NanoGL: a crafted WebGL(2) microframework
Here at makemepulse we’re often tasked to produce complex and outstanding pieces in WebGL running smoothly on a variety of devices. WebGL, WebVR, AR, you name it… We always try to push ourselves and the browsers/devices to give our users the best experience possible. We’re also often asked how we do it. So today, we’d like to talk a bit about some of the tricks we use, including a framework we have developed specifically, to help us build WebGL productions.
Why
We’ve been using Three.js to make 3D for a long time, but as a very high level library many things are hidden to the developer. Sometimes if you want some specific behavior/effects, or more control over the renderer, it can be very tricky to get what you want and keep performance high. Also, we often don’t really want to load a whole engine to display few 3D objects on the screen, which is the main reason we decided to drop it and build our own microframework, NanoGL: a bunch of light-weight helpers wrapping the WebGL/WebGL2 API maintained by our very own @_pil_.
Disclaimer : don’t get us wrong : this is not a comparison nor a “you might not need Three.js”. Three.js and other engines are great tools and we can’t be more thankful for them!
To us, generally speaking, to make complex things run fast there’s no shortcut: you have to know what’s going on under the hood. So, with a determination to write low-level code with performance front-of-mind, we built an ecosystem of helpers in NanoGL.

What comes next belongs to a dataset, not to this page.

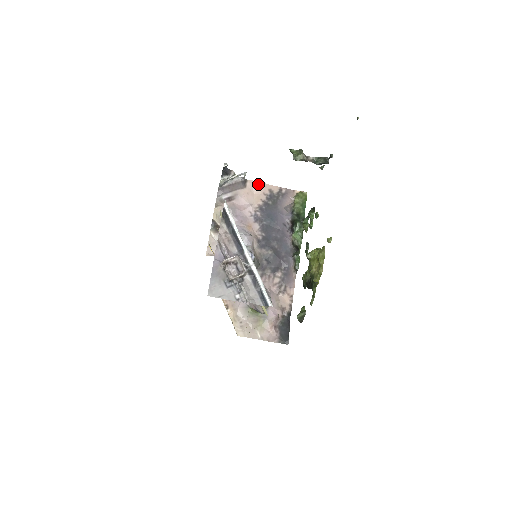
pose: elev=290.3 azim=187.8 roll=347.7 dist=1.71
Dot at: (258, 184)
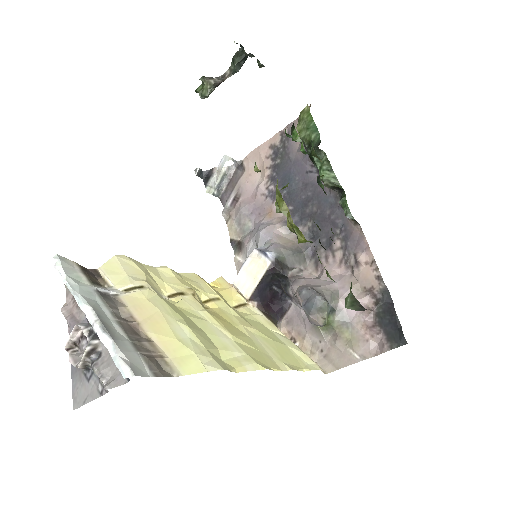
Dot at: (254, 153)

Jump to the npm repository to see all the NanoGL modules here.
After these recent projects, we’ve been able to clearly articulate the benefits of NanoGL:
- Light codebase
- Low memory print
- Huge control/flexibility due to low level philosophy (in the limits of what WebGL can offer)
- Easy to load and deal with complex 3D scenes
- Same codebase for desktop, mobile, VR with zero or few optimisations
- Easier to debug
- Huge performance boost
Caveat: we use the word ‘crafted’ in title of this article because each project is different and requires specific code and it’s important to note we’re not trying to create an engine that will handle every case in the world.
The Core: gotta go faster
At the centre of our microframework, you’ll find four essential components we recycle within many of our more ‘high-level’ components:
If you’ve ever tried to write an entire app with the raw WebGL API, you know it’s a damn pain. The idea with these components was to make a less verbose WebGL/WebGL2 code; a friendly API for the team.
ArrayBuffer / IndexBuffer
Basically the geometry. Managing attributes easily (and while rendering, binding them seamlessly) were the key goals:
Program
We have a geometry now and want to display it. Here comes the program, the heart of any material. The aim of this component is to access and manage your shader and its uniforms easily:
Bonus : Program automatically detects what uniforms are used and their type.
Texture
Like a lot of stuff in GL programming, you often have to deal with the GL context. Textures are no different and it always feels more comfortable to deal with a “texture” object instead of the GL context
Framebuffer Object (FBO)
FBOs are probably one of the most irritable things to deal with in GL programming. At the end of the day, you just want to bind it, draw on it and get the result. It was with this in mind that we created the FBO component:
These four components are the smallest building blocks, the core, and with just this in place we can already start to sketch some good stuff! Here’s an example (made with only those components and also nanogl-node and nanogl-camera):
However, if you need to do more advanced tasks you still have to write plain WebGL (instancing, transform feedback, etc.)…
The Rest: take it higher
On top of the building blocks we implemented some “high-level”(ish) features in order to provide an even smoother experience to the user:
- Fast models loading
- Using GPU-ready textures
- Ghost loading assets
- LOD dithering
- GLState
Fast models loading
At some point you’ll need to load more or less heavy, complex models and at the moment it’s important to make it fast/ limit loading times (thinking about memory consumption here doesn’t hurt either).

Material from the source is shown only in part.